ABOUT THIS EXERCISE
Copy exactly every line below, from the first through the one that contains "count st_count(.sclk(sclk), .n(n));", and skip all pictures.

RECORDS FOR THIS TASK
* * * * * * *

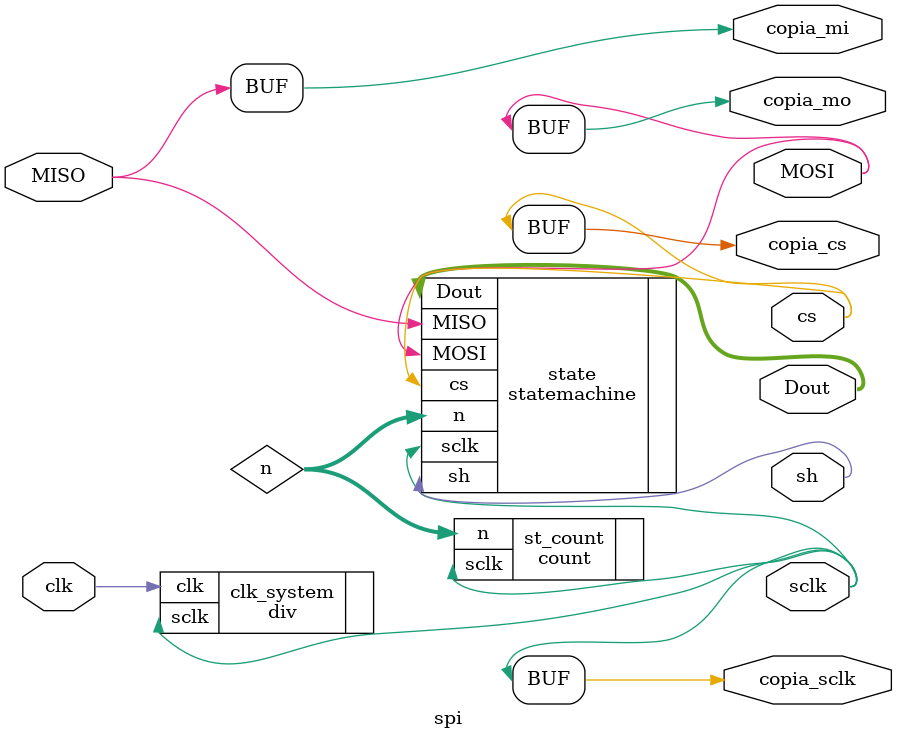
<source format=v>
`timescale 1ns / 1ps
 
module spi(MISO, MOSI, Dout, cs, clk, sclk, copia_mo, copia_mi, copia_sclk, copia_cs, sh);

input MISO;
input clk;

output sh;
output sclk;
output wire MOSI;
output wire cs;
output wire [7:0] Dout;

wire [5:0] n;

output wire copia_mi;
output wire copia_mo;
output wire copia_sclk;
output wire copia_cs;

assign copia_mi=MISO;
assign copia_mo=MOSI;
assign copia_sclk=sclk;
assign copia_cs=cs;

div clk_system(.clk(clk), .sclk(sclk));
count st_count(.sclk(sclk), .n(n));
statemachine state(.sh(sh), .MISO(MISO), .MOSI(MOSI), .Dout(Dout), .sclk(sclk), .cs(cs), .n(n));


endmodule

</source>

* * * * * * *

SOLUTION FOR THIS EXERCISE
<source format=v>
`timescale 1ns / 1ps
 
module spi(MISO, MOSI, Dout, cs, clk, sclk, copia_mo, copia_mi, copia_sclk, copia_cs, sh);

input MISO;
input clk;

output sh;
output sclk;
output wire MOSI;
output wire cs;
output wire [7:0] Dout;

wire [5:0] n;

output wire copia_mi;
output wire copia_mo;
output wire copia_sclk;
output wire copia_cs;

assign copia_mi=MISO;
assign copia_mo=MOSI;
assign copia_sclk=sclk;
assign copia_cs=cs;

div clk_system(.clk(clk), .sclk(sclk));
count st_count(.sclk(sclk), .n(n));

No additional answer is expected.